Nobel prize-winning German writer Gunter Grass smokes a pipe during a news conference in Madrid to promote his book "Peeling the Onion" on May 21, 2007. When it was published in 2006, "Peeling the Onion" met a swell of controversy, since its release coincided with Grass' admission that he had been a member of the Waffen-SS — something about which he had remained silent for 60 years. (Susana Vera/Reuters)
On the campaign trail with Gunter Grass
One of Germany's foremost public intellectuals "does what he can" to boost the Social Democrats.
HALLE, Germany — In depressed, eastern German market towns like Halle, public visits by VIPs of any sort, much less Nobel Prize winners, are rare events. This is exactly why Germany's internationally acclaimed novelist, Gunter Grass, has come to Halle in the final stretch of Germany's nationwide election campaign. Grass, 82, is stumping for his lifelong party, the Social Democrats.
The consummate public intellectual, Grass has been engaged in the knock-down-drag-out of German public life since the 1950s. His postwar classic "The Tin Drum," published in 1959, thrust Germans' atonement for the crimes of the Nazi era into West Germany’s discourse. With unflagging moral tenacity and a stubborn streak that infuriates even his allies, he has since weighed in on just about every major issue affecting Germany — and every four years he takes to the campaign trail. Even though his old friend Willy Brandt, the great postwar Social Democrat, is no longer alive, Grass has remained true to the party and its egalitarian ideals. At a modest little beer garden alongside one of Halle's parks, Grass is obviously the center of attention. The native of the Free City of Danzig (today Gdansk, Poland) exudes an aura of thoughtfulness and wisdom, drawing occasionally on his mahogany pipe as he chats with the local politicos. Wearing attire straight out of the postwar decades, he looks the way Germans have long come to know Grass, with a mustard-color tweed sport jacket, baggy wide-wale corduroys and a maroon v-neck sweater over a collared shirt. He still has a full head of naturally black hair and a bushy, down-turned moustache.

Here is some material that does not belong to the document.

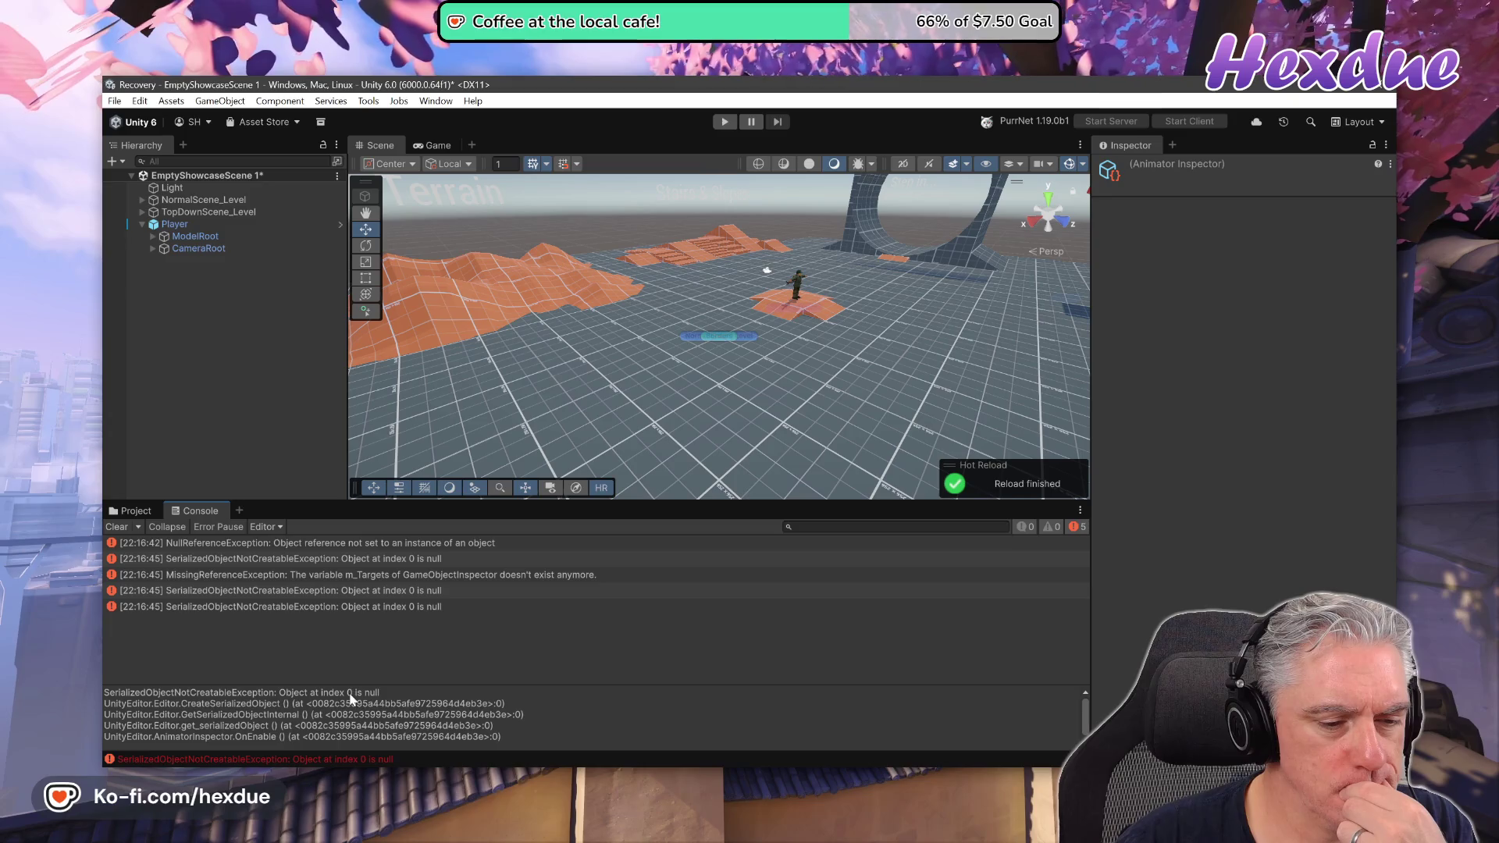
click(390, 559)
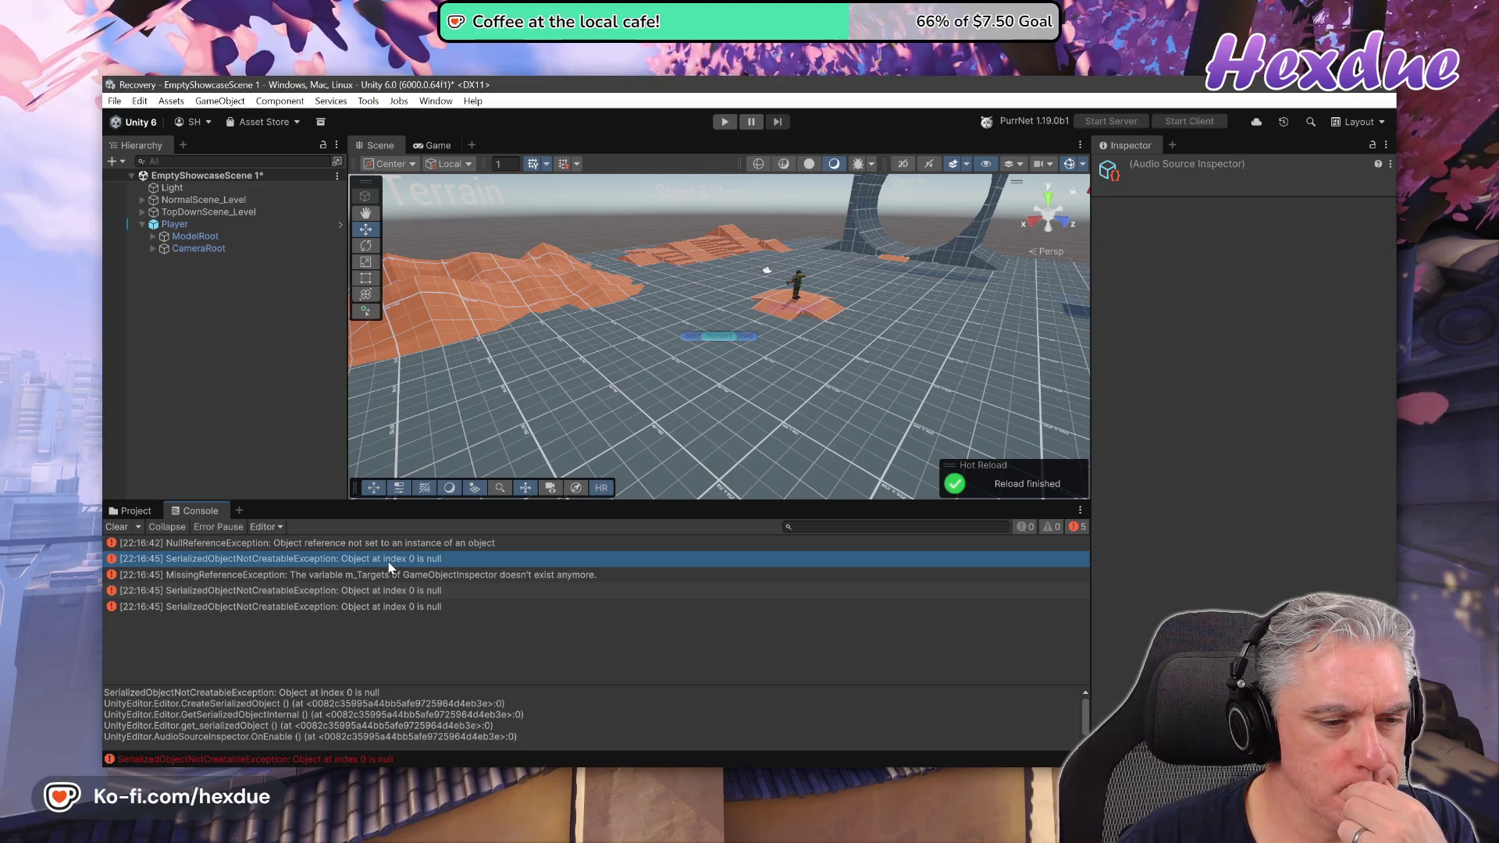
click(354, 544)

“I like the campaign trail," says Grass in his gravelly, northern German brogue. He looks me right in the eye, thin plastic glasses perched on his generous outcrop of a nose. “I get to go places I otherwise wouldn’t, and talk with people about what matters to them.”
Even though his public spats with the Social Democrats have often been bruising — such as over the party’s role in cancelling Germany’s liberal asylum law — he lobbies for the flagging party with brio. At the lecturn in the jam-packed Burgerhaus auditorium in Halle, he doesn’t hesitate to draw on history’s lessons: The Weimar Republic of the 1930s, he reminds Halle’s voters, was brought down when the Social Democrats were sabotaged from the left and the right. This, though he doesn’t say it, opened the way for Hitler’s reign of terror.
This election, Grass preaches at every stop, is particularly critical: “If the Christian Democrats and the Liberals pull off a victory,“ he waves a finger in the air, “we’ll have in power the same free-market radicalism responsible for the global economic crisis. It’ll be like putting the wolf in charge of the sheep!”